Aun así, tras el acto se comenzó a hablar de que desde el corazón del sindicalismo saldría la base de un gran consenso opositor para 2019, nucleado en torno al peronismo. Ocurre que el peronismo está atravesado por los mismos dilemas que Moyano: cómo no quedar fuera de época, cómo responder a un partido posmoderno como el PRO, que no solo le quitó el poder sino una cuota de su base social, cómo romper con la trampa oficialista de la división y volver a la Rosada.
En privado y en público, el Gobierno es muy transparente con su plan divisionista para permanecer en el poder:
1) Mantener a CFK viva políticamente y en libertad de aquí a las presidenciales, en medio de viejas y nuevas denuncias.
2) Bendecir una liga de gobernadores y legisladores anti K mientras se mantengan así, sin un liderazgo taquillero.
3) Jugar a que Margarita Stolbizer conserve a Sergio Massa lejos de algún acuerdo de unidad peronista, y demonizar a su ex aliado cuanto puedan.
4) Dividir al sindicalismo con la espada de Damocles judicial sobre la cabeza de unos y con viajes oficiales y acuerdos para los PRO friendly.
5) Y lo más importante: bajar la inflación sin contraer la economía.
Laberinto peronista. Llama la atención que los maestros del pragmatismo político, como son los peronistas, no sepan responder al ardid de los primeros cuatro puntos y apuesten su futuro al quinto, a que todo vaya mal.
Cristina no acepta que con ella adentro no habrá unidad, que sin unidad el peronismo no tiene chances de ganar y que, sin ganar, su futuro político y personal se pondrá más feo todavía.
El kirchnerismo no se atreve a contradecirla ni a aceptar que sus líderes más impresentables no se presenten el próximo año.
Los gobernadores, legisladores e intendentes del PJ anti K se enredan en peleas de cartel y en el juego de cercanía-lejanía con el Gobierno (de compleja resolución, necesitadas como están sus finanzas locales), abrevando en la profecía autocumplida de que no habrá 2019.
Massa no se convence del todo de que su camino sea la unidad. Tiene la fantasía de que, insistiendo con una alianza medio peronista, medio progresista y medio gorila, podrá llegar a la presidencia, sin admitir lo difícil que le será tener éxito frente a competidores con perfiles menos contradictorios.

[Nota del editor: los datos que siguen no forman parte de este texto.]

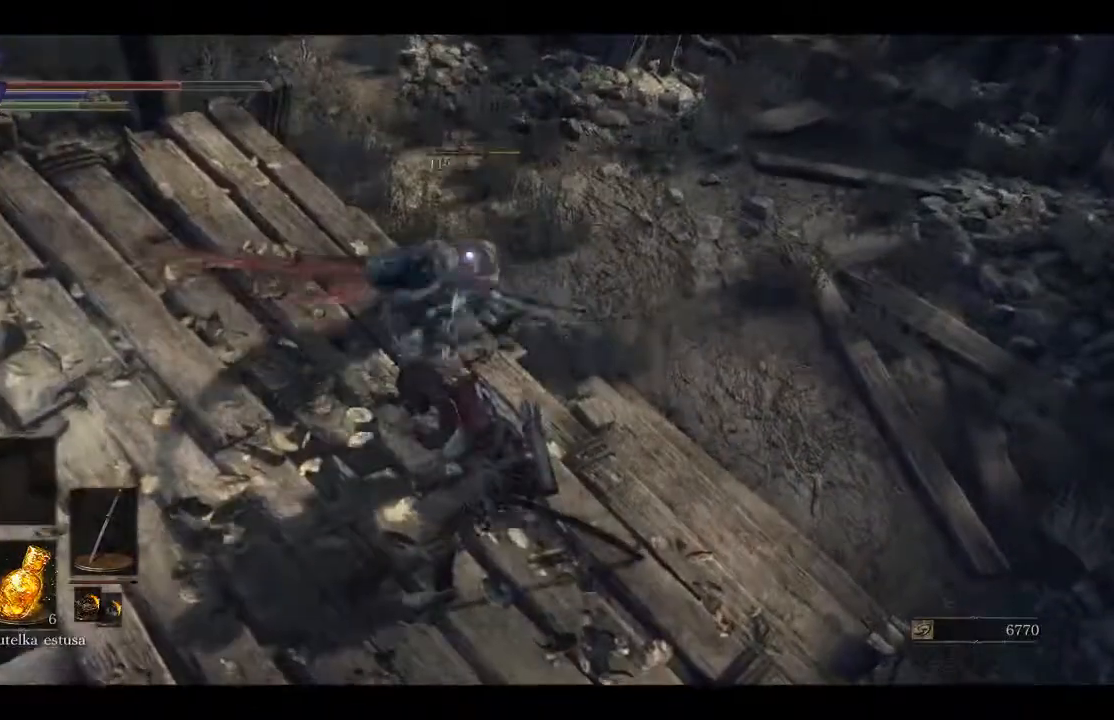
{"buttons": ["R1"], "left_stick": "center", "right_stick": "center", "events": [[433, "R1", "down"]]}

La decisión de los sindicalistas sobre la unidad es la más complicada. Se dicen presionados desde distintos lados para que eso no suceda: intuyen con razón que cuanto más opositores sean al Gobierno más probabilidades hay de que los jueces los investiguen, las débiles cuentas de sus gremios los hacen macrista-dependientes y, lo peor para ellos, comprueban que un sector de sus bases (en especial en gremios como construcción, petróleo o transporte) votaron o pueden votar por Cambiemos. Aunque saben que sin el retorno del aparato peronista al poder, ni aun haciéndose macristas estarán seguros.

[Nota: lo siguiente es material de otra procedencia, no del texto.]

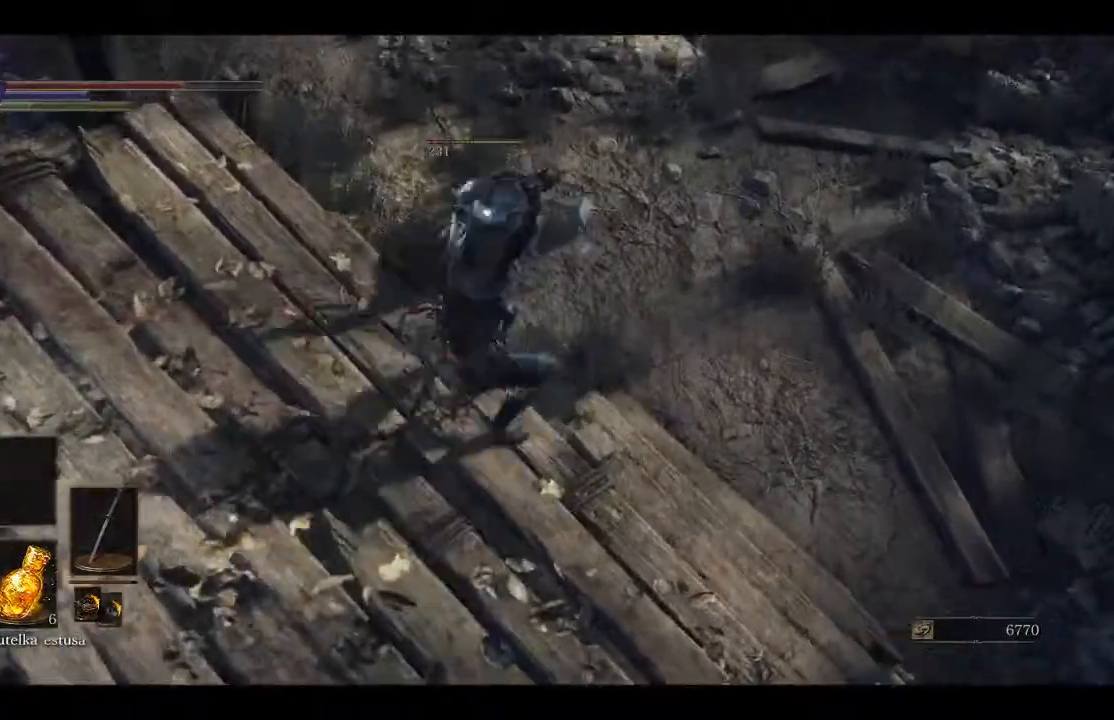
{"buttons": [], "left_stick": "center", "right_stick": "center", "events": [[233, "R1", "up"]]}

Ni los K, ni los anti K, ni los massistas, ni los sindicalistas tienen garantías de que con una amplia alianza con eje en el peronismo podrán ganar las próximas presidenciales. Porque fueron muchos años de poder y de resultados pobres. Y porque los espectadores se aburrieron.
Pero pueden estar seguros de que, separados y con una economía medianamente en crecimiento, sufrirán la peor derrota de su historia.